If you have an older Eseries phone such as E70, E50, E51; I wouldn't hesitate to recommend an upgrade to the E55, or E52. The built-in software is far more mature, the screen is larger, and it has far more battery life.
This is a work phone, and that will often involve reading PDF's. However, without paying for an expensive upgrade to have text wrapping, you will be doing lots of side to side scrolling. In practice, people will either pay the money or forget about reading PDF's on the phone. Adobe Reader 2.5 LE really should have been included in the firmware, even if it raised the overall retail price. Not to have line wrapping on such a small screen is just ridiculous.
Next along is the exclusion of Podcasting and Internet Radio. Just because this is a work phone doesn't mean there is no demand for these methods of content delivery, for both communication and recreation. Fortunately, there is the freely available Escarpod (soon to be followed by the Symbian Podcatcher back-port from Symbian^3) to satisfy your podcasting needs. Also, recall the 6210 Navigator workaround for Internet Radio.
The most unique selling point of the phone is the half-qwerty keyboard, and it's something of a mixed bag.
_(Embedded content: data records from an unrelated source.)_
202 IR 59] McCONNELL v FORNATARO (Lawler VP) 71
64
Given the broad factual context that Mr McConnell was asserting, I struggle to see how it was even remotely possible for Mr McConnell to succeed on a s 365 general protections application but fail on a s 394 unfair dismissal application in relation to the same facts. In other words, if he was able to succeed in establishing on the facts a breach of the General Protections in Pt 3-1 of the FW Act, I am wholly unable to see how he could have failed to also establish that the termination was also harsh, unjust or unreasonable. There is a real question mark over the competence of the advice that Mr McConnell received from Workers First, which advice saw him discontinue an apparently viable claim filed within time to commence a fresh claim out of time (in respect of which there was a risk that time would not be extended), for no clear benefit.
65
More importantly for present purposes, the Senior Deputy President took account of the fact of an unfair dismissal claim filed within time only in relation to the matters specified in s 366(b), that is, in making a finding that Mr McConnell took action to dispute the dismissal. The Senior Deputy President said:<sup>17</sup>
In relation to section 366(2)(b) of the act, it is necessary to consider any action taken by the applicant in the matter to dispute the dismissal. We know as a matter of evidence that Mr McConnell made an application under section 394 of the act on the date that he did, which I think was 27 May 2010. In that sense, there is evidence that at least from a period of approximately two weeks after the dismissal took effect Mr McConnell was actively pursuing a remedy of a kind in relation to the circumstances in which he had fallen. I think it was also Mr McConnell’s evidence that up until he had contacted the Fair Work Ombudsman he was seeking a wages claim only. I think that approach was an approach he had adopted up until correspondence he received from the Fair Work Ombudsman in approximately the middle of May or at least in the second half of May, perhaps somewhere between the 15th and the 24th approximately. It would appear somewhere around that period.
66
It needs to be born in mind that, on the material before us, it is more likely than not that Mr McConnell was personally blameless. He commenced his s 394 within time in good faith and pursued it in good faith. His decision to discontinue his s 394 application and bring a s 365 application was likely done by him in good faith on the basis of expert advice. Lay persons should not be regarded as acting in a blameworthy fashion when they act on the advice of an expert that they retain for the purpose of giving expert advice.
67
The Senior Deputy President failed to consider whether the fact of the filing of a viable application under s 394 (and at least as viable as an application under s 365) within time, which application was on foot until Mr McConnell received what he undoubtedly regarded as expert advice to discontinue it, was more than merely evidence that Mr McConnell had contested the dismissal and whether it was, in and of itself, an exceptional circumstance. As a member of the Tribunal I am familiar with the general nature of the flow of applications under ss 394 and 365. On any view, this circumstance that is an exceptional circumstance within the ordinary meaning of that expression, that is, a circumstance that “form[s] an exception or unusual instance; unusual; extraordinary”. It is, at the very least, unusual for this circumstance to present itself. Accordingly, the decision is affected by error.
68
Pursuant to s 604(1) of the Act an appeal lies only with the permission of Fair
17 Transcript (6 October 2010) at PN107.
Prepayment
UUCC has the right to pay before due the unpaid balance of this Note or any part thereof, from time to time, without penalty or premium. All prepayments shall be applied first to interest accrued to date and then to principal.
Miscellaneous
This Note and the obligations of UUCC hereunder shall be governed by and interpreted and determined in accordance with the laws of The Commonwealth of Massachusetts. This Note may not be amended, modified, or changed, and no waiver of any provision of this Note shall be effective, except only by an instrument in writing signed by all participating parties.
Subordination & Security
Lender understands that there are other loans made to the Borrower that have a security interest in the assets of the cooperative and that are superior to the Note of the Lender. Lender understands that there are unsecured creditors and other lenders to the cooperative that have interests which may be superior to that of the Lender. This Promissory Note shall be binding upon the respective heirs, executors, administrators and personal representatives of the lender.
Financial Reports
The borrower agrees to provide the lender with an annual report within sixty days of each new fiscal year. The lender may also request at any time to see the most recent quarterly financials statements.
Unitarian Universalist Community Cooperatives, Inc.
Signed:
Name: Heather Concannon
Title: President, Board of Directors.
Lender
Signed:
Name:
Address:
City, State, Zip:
It no doubt provides a more natural typing experience than T9 systems, although it doesn't provide any extra typing speed and access to the punctuation marks is clunky. To be fair, once you've used it for a while, you stop thinking about the punctuation issues, and just get on with using it, as is.
Finally, there is the old, tired S60 web browser. While this browser renders quickly enough and supports Flash, it is chronically missing modern features; namely tabs and copy/paste. However, there are third party alternatives like Opera Mini (& Mobile), so the browser need not be a deal breaker for the E55.
If you want a phone that is good for bulk text entry, or you want a multimedia orientated phone with fancy (read: "glassy") graphics, then move along - this one is not for you. However, if you're on a tight budget, and want a slim and light device, with substantial battery life, to manage your communications, then the E55 is a compelling option.